:: Items from a dataset ::
Start of Block

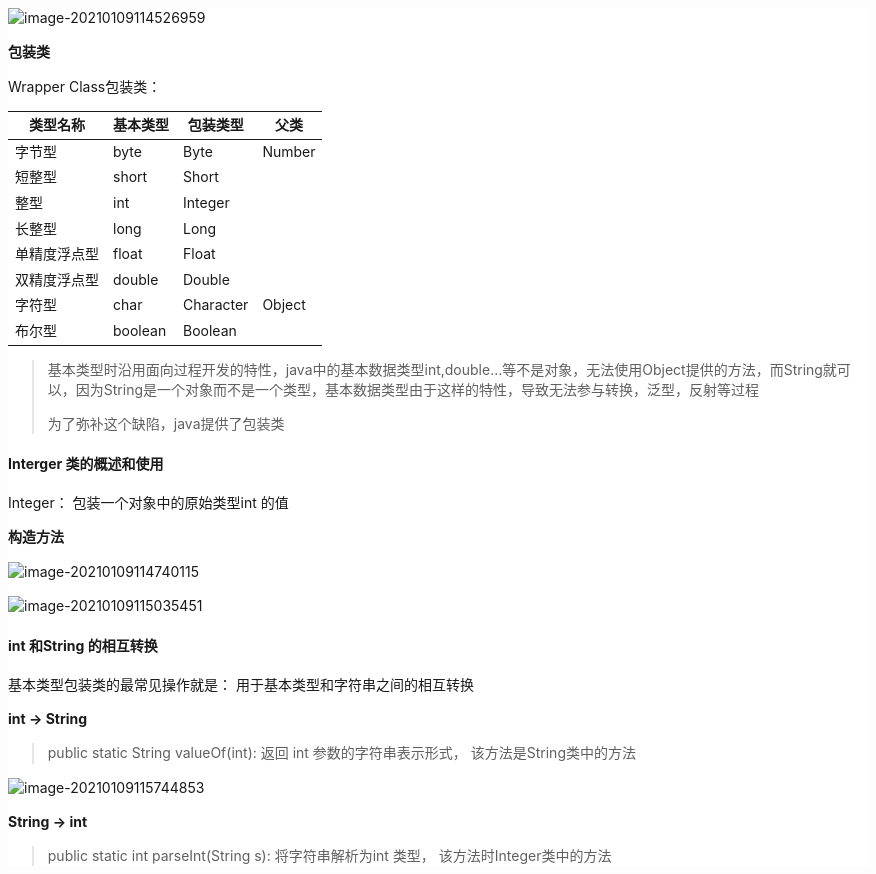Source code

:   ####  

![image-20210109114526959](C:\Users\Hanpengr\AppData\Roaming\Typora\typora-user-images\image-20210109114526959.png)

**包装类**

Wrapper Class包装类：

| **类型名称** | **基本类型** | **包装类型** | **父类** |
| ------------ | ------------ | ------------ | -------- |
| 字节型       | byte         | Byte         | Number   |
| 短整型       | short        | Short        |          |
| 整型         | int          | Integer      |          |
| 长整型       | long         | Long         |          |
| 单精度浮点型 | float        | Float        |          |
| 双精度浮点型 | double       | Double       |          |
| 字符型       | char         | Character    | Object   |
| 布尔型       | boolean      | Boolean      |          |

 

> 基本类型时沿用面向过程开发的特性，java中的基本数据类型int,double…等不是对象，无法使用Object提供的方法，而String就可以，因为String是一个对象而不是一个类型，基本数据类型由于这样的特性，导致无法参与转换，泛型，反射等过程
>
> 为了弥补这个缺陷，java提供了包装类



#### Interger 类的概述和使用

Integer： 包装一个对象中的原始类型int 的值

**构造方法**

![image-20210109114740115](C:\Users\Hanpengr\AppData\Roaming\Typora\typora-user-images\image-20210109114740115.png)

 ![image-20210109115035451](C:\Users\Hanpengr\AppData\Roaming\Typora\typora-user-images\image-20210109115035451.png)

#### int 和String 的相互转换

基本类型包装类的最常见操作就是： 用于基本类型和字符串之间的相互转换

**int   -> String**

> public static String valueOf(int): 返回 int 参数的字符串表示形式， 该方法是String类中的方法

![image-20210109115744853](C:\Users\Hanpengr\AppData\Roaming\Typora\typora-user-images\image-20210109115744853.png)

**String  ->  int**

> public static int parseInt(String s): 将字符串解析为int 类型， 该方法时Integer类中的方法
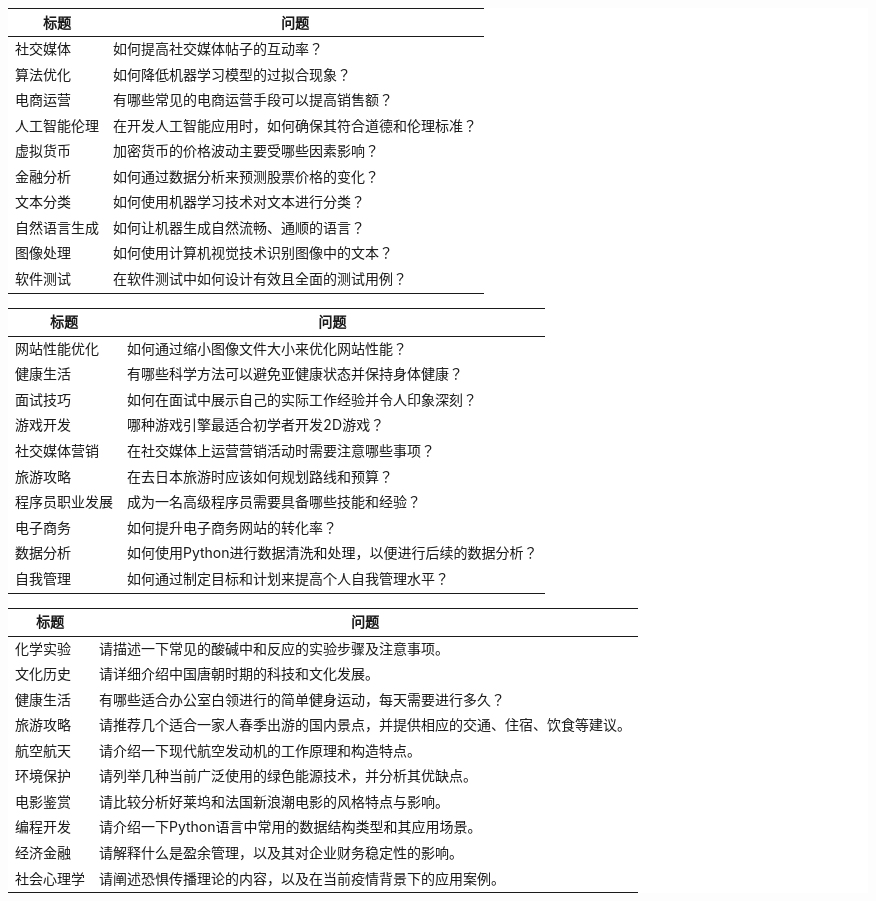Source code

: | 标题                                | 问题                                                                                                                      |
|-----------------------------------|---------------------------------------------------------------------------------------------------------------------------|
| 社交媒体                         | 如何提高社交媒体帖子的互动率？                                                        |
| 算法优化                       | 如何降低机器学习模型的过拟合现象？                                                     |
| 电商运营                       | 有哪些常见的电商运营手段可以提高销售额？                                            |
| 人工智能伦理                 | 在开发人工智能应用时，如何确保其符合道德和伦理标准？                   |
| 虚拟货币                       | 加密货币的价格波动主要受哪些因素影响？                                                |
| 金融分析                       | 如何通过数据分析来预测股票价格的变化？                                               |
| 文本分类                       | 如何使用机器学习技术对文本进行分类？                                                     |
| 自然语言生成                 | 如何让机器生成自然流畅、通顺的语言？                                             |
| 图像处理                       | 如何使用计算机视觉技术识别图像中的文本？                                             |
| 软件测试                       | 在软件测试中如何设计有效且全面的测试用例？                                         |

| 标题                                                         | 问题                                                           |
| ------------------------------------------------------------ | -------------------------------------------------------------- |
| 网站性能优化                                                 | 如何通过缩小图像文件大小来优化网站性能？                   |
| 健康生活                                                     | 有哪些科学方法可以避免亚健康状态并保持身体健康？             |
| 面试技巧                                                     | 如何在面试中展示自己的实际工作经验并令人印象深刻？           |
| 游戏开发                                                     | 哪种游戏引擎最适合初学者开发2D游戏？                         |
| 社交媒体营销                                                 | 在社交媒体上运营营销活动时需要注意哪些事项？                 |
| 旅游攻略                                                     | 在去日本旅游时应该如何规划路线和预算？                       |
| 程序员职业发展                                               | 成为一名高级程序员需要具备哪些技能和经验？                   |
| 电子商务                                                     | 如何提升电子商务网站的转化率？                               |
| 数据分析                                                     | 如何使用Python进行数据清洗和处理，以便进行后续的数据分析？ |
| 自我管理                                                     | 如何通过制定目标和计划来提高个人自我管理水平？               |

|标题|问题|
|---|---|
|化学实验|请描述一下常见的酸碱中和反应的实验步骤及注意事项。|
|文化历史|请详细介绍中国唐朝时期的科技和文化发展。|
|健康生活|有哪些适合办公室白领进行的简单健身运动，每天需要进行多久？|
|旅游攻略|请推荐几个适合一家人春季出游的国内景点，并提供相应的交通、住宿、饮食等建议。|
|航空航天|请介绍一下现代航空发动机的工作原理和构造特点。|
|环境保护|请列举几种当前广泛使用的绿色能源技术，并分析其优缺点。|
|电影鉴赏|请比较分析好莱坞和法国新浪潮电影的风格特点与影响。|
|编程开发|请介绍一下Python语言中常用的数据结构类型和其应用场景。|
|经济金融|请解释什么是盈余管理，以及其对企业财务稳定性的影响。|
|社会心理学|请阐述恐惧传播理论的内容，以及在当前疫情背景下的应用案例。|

End of Block
Start of Block

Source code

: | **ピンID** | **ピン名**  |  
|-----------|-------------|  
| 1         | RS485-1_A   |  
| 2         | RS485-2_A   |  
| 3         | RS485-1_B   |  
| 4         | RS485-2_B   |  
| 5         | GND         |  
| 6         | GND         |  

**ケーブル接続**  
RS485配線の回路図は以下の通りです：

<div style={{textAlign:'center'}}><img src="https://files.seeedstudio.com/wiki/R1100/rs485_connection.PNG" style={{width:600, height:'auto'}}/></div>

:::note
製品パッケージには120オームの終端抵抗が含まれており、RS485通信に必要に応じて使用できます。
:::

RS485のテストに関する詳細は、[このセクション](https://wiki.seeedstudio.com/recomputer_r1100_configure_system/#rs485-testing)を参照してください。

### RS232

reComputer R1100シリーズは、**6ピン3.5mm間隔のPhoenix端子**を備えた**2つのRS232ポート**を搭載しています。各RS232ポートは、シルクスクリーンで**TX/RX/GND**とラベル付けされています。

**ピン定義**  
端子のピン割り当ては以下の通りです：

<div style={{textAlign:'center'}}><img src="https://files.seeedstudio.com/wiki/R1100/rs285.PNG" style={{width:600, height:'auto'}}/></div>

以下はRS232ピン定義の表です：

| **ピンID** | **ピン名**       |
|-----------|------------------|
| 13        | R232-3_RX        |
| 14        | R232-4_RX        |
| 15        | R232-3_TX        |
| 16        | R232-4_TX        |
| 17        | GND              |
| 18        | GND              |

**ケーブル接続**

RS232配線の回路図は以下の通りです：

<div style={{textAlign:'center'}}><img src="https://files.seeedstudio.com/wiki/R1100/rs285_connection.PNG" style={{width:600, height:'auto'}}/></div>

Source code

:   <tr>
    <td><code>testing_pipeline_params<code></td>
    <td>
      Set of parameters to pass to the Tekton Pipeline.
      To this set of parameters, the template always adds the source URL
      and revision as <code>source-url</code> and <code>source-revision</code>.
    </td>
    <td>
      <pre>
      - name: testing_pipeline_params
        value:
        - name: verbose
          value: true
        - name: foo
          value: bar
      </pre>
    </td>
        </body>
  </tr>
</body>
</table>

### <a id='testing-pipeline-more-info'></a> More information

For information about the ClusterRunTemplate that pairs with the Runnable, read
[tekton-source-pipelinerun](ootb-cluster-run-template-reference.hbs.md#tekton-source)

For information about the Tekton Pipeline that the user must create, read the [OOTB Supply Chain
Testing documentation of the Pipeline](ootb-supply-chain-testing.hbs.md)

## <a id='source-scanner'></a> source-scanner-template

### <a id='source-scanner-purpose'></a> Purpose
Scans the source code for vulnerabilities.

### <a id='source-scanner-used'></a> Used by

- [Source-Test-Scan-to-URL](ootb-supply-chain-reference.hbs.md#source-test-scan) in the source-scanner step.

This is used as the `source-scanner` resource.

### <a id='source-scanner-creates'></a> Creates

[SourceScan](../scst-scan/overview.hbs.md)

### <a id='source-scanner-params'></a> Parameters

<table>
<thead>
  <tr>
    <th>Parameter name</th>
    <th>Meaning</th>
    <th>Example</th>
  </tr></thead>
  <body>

End of Block

:: JOB ITEM ::
Please arrange the stretch of the records above, from the line containing "the source-scanner step." through the line containing "[SourceScan](../scst-scan/overview.hbs.md)", as a numbered list without the blank lines.

:: REPLY TO THE EXERCISE ::
1. - [Source-Test-Scan-to-URL](ootb-supply-chain-reference.hbs.md#source-test-scan) in the source-scanner step.
2. This is used as the `source-scanner` resource.
3. ### <a id='source-scanner-creates'></a> Creates
4. [SourceScan](../scst-scan/overview.hbs.md)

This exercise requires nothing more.